Allison returned the next morning around 8 a.m. to find that someone had broken
into his truck, taking a GPS unit, a stereo, night-vision goggles, and a
pistol.
          Allison
filed a report with the police and notified his insurance company.  He then
recalled that the bar had surveillance cameras in the parking lot.  He and his
girlfriend returned to the bar and found the video showing a gray two-door car
pull up to Allison’s truck and a white male exiting the car, breaking the
truck’s window, and taking Allison’s property.  He and his girlfriend then
drove to different pawn shops to see if they could find the stolen items.  As
they were driving down Camp Bowie, just a few blocks from the sports bar, they
spotted the car from the video.  Allison was able to recognize it because it
“had one silver wheel and [a] big chrome exhaust muffler.”
          Allison
followed the car as it pulled into the parking lot of a pawn shop.  He saw a
white male get out of the passenger seat and carry Allison’s stereo and GPS
unit into the store.  A woman got out of the back seat and went inside the shop
with the man.  Another woman, the driver, waited in the car.  Allison called
the police and waited in his car.  When the police arrived, Allison followed
them inside and saw the man (later identified as Appellant) standing at the
counter with the woman.  The items were on the counter in front of them.

- - -

- **Exercise requirements**
Please echo the account of the truck break-in above word for word, in full. The data after this point comes from a different source than the text above.

- **Material provided**

- - -

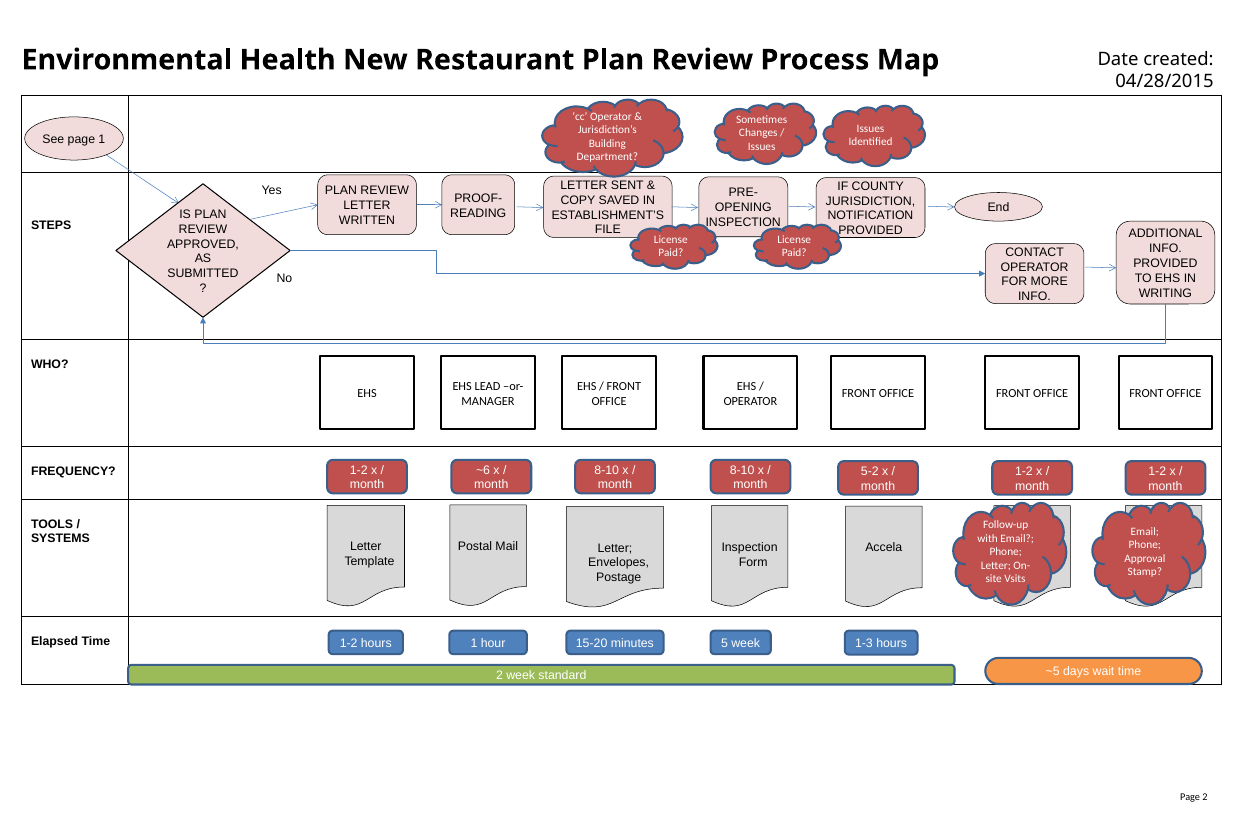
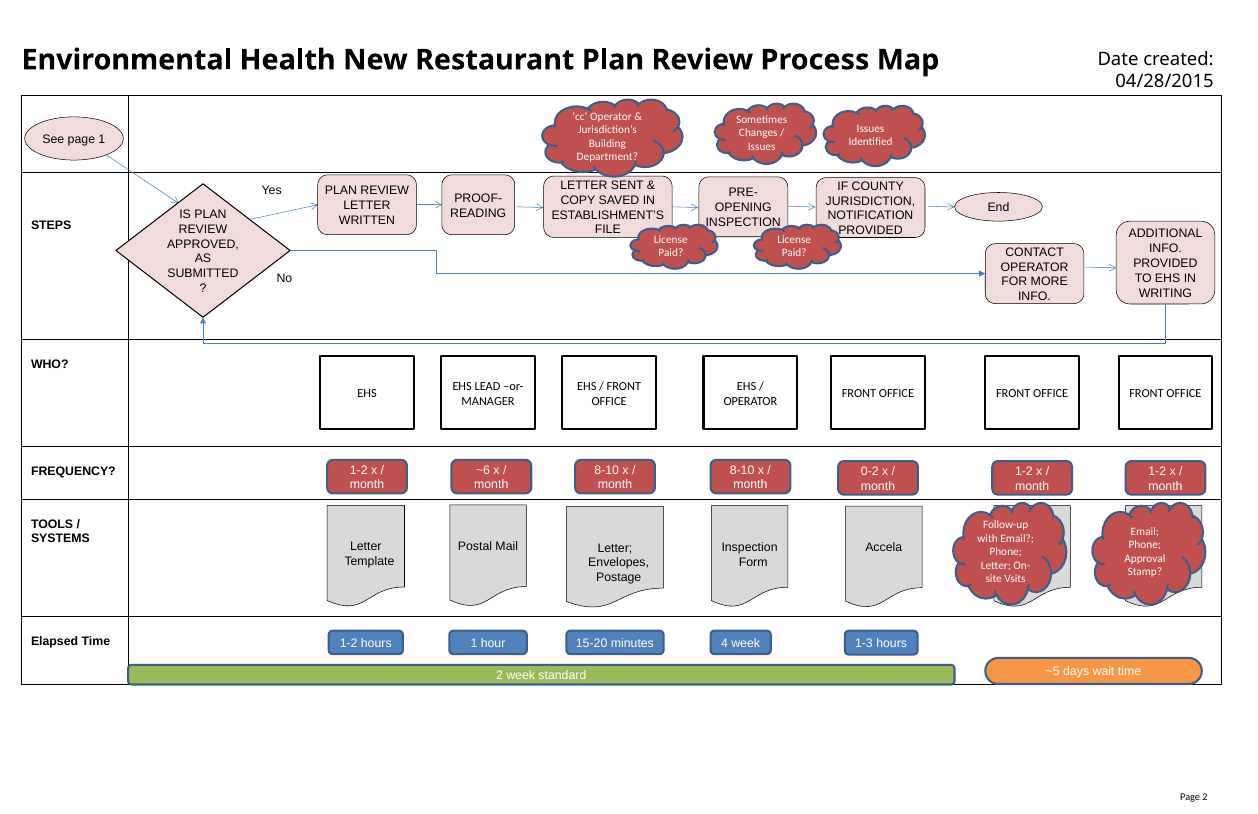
5-2: 5-2 -> 0-2
5: 5 -> 4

- - -

- **Response to this task**
Allison returned the next morning around 8 a.m. to find that someone had broken
into his truck, taking a GPS unit, a stereo, night-vision goggles, and a
pistol.
          Allison
filed a report with the police and notified his insurance company.  He then
recalled that the bar had surveillance cameras in the parking lot.  He and his
girlfriend returned to the bar and found the video showing a gray two-door car
pull up to Allison’s truck and a white male exiting the car, breaking the
truck’s window, and taking Allison’s property.  He and his girlfriend then
drove to different pawn shops to see if they could find the stolen items.  As
they were driving down Camp Bowie, just a few blocks from the sports bar, they
spotted the car from the video.  Allison was able to recognize it because it
“had one silver wheel and [a] big chrome exhaust muffler.”
          Allison
followed the car as it pulled into the parking lot of a pawn shop.  He saw a
white male get out of the passenger seat and carry Allison’s stereo and GPS
unit into the store.  A woman got out of the back seat and went inside the shop
with the man.  Another woman, the driver, waited in the car.  Allison called
the police and waited in his car.  When the police arrived, Allison followed
them inside and saw the man (later identified as Appellant) standing at the
counter with the woman.  The items were on the counter in front of them.